Dataset excerpts:
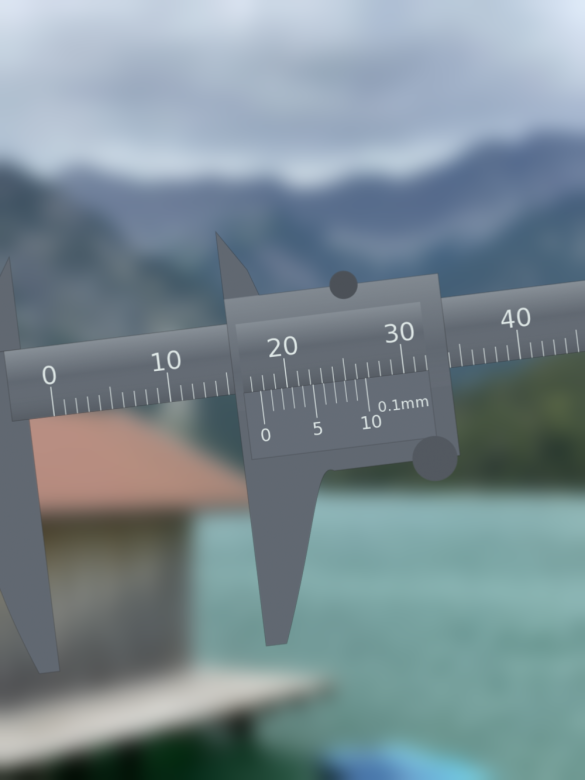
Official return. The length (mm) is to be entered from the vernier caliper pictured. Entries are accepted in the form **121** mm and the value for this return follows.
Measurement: **17.7** mm
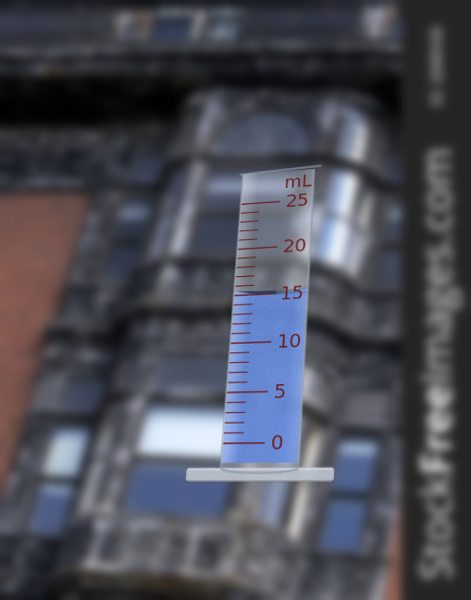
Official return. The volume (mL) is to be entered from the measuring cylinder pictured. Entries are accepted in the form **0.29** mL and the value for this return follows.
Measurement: **15** mL
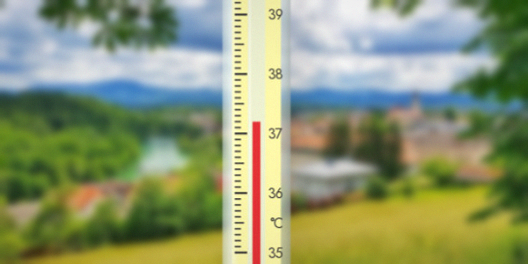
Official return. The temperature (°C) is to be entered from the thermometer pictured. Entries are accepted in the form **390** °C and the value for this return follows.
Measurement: **37.2** °C
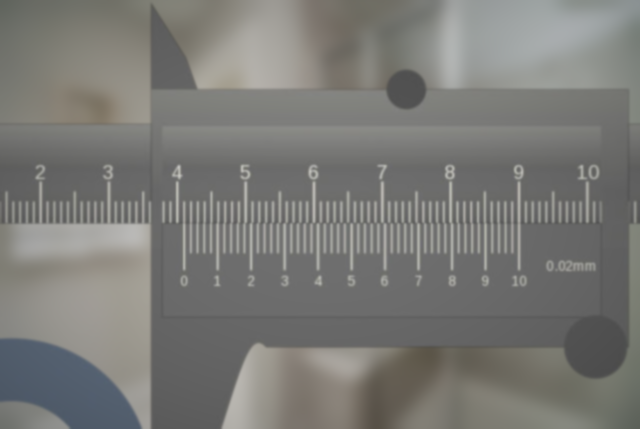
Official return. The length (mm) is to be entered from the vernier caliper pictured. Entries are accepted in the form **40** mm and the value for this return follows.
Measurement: **41.0** mm
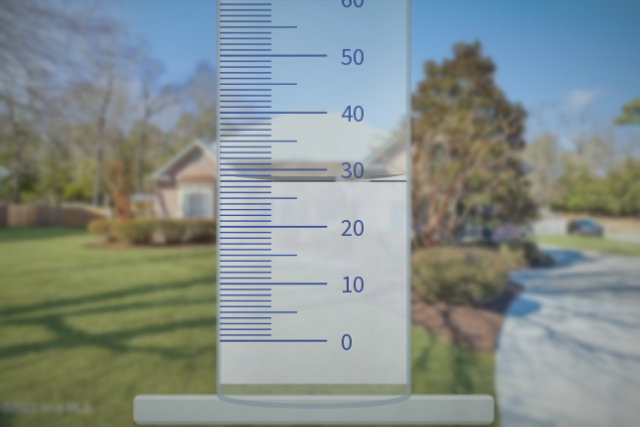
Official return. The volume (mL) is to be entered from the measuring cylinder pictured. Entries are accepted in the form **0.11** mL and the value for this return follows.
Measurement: **28** mL
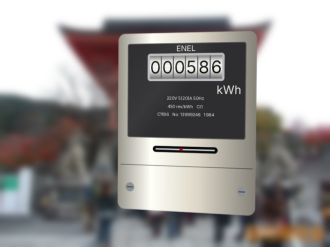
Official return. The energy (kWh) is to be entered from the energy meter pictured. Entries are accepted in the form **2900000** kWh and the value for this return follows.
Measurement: **586** kWh
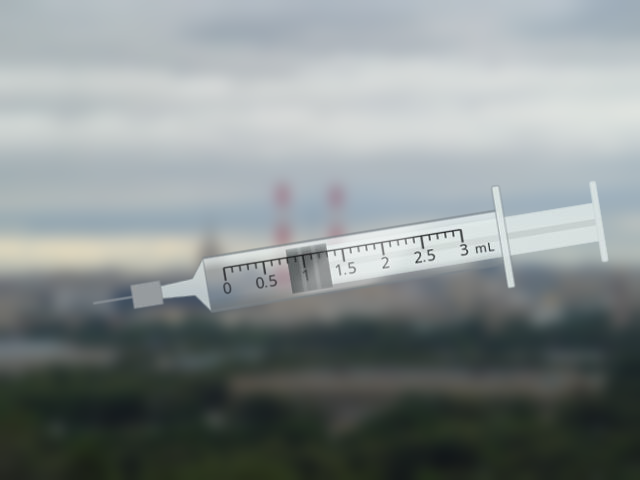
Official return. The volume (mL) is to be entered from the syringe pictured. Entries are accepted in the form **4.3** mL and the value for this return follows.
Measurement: **0.8** mL
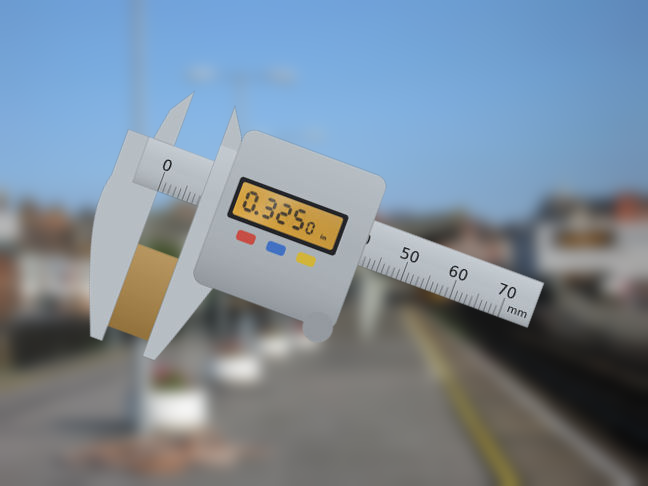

Problem to solve: Output the lines above as a JSON array of strings, one string per line. Omit blank lines and the picture markers.

Reply to the exercise:
[
  "Official return. The length (mm) is to be entered from the vernier caliper pictured. Entries are accepted in the form **121** mm and the value for this return follows.",
  "Measurement: **17.7** mm",
  "Official return. The volume (mL) is to be entered from the measuring cylinder pictured. Entries are accepted in the form **0.29** mL and the value for this return follows.",
  "Measurement: **15** mL",
  "Official return. The temperature (°C) is to be entered from the thermometer pictured. Entries are accepted in the form **390** °C and the value for this return follows.",
  "Measurement: **37.2** °C",
  "Official return. The length (mm) is to be entered from the vernier caliper pictured. Entries are accepted in the form **40** mm and the value for this return follows.",
  "Measurement: **41.0** mm",
  "Official return. The volume (mL) is to be entered from the measuring cylinder pictured. Entries are accepted in the form **0.11** mL and the value for this return follows.",
  "Measurement: **28** mL",
  "Official return. The energy (kWh) is to be entered from the energy meter pictured. Entries are accepted in the form **2900000** kWh and the value for this return follows.",
  "Measurement: **586** kWh",
  "Official return. The volume (mL) is to be entered from the syringe pictured. Entries are accepted in the form **4.3** mL and the value for this return follows.",
  "Measurement: **0.8** mL"
]